Sunday, November 19, 2017

Crashback: The Power Clash Between The U.S. And China In The Pacific


Veteran journalist and author Joseph C. Goulden offers a review in the Washington Times of Michael Fabey’s Crashback: The Power Clash Between The U.S. And China in the Pacific.

Intelligence analysts and media pundits alike are puzzling whether Xi Jinping, president of China, deserves the recent Economist cover calling him the world’s most powerful man.

Perhaps so. But Michael Fabey’s disturbing new book makes plain that China is now a muscular presence in its part of the world, and with clear ambitions to expand its role.

Mr.

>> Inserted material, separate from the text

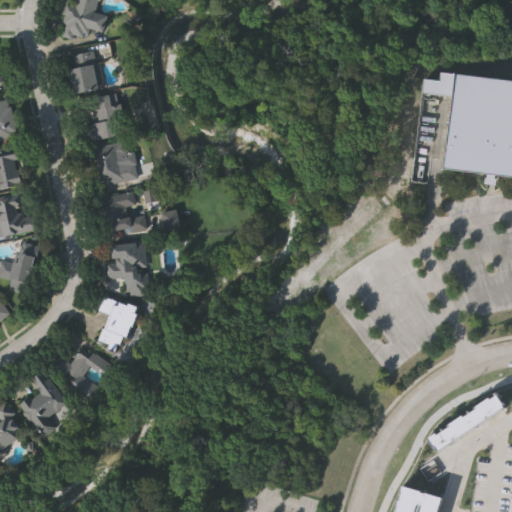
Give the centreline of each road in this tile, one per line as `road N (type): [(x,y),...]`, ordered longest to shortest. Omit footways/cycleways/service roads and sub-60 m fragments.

Fabey, a veteran defense writer, maintains that China and the U.S. are engaged in a “warm war” for naval dominance in the Pacific that we have “been losing.”

The crux of the crisis is China’s claim of territorial sea rights far beyond those set by international conventions. The issue is complex. For centuries most maritime powers accepted that sovereign territory extended three nautical miles off the shoreline — the range of cannon shot.

… Fortunately, the U.S. Navy is countering China’s ambitions with new technologies that modernize the missiles that are our dominant sea weapons. And despite the Chinese encroachments, Mr. Fabey’s description of the new weaponry — active and under development — warrants optimism.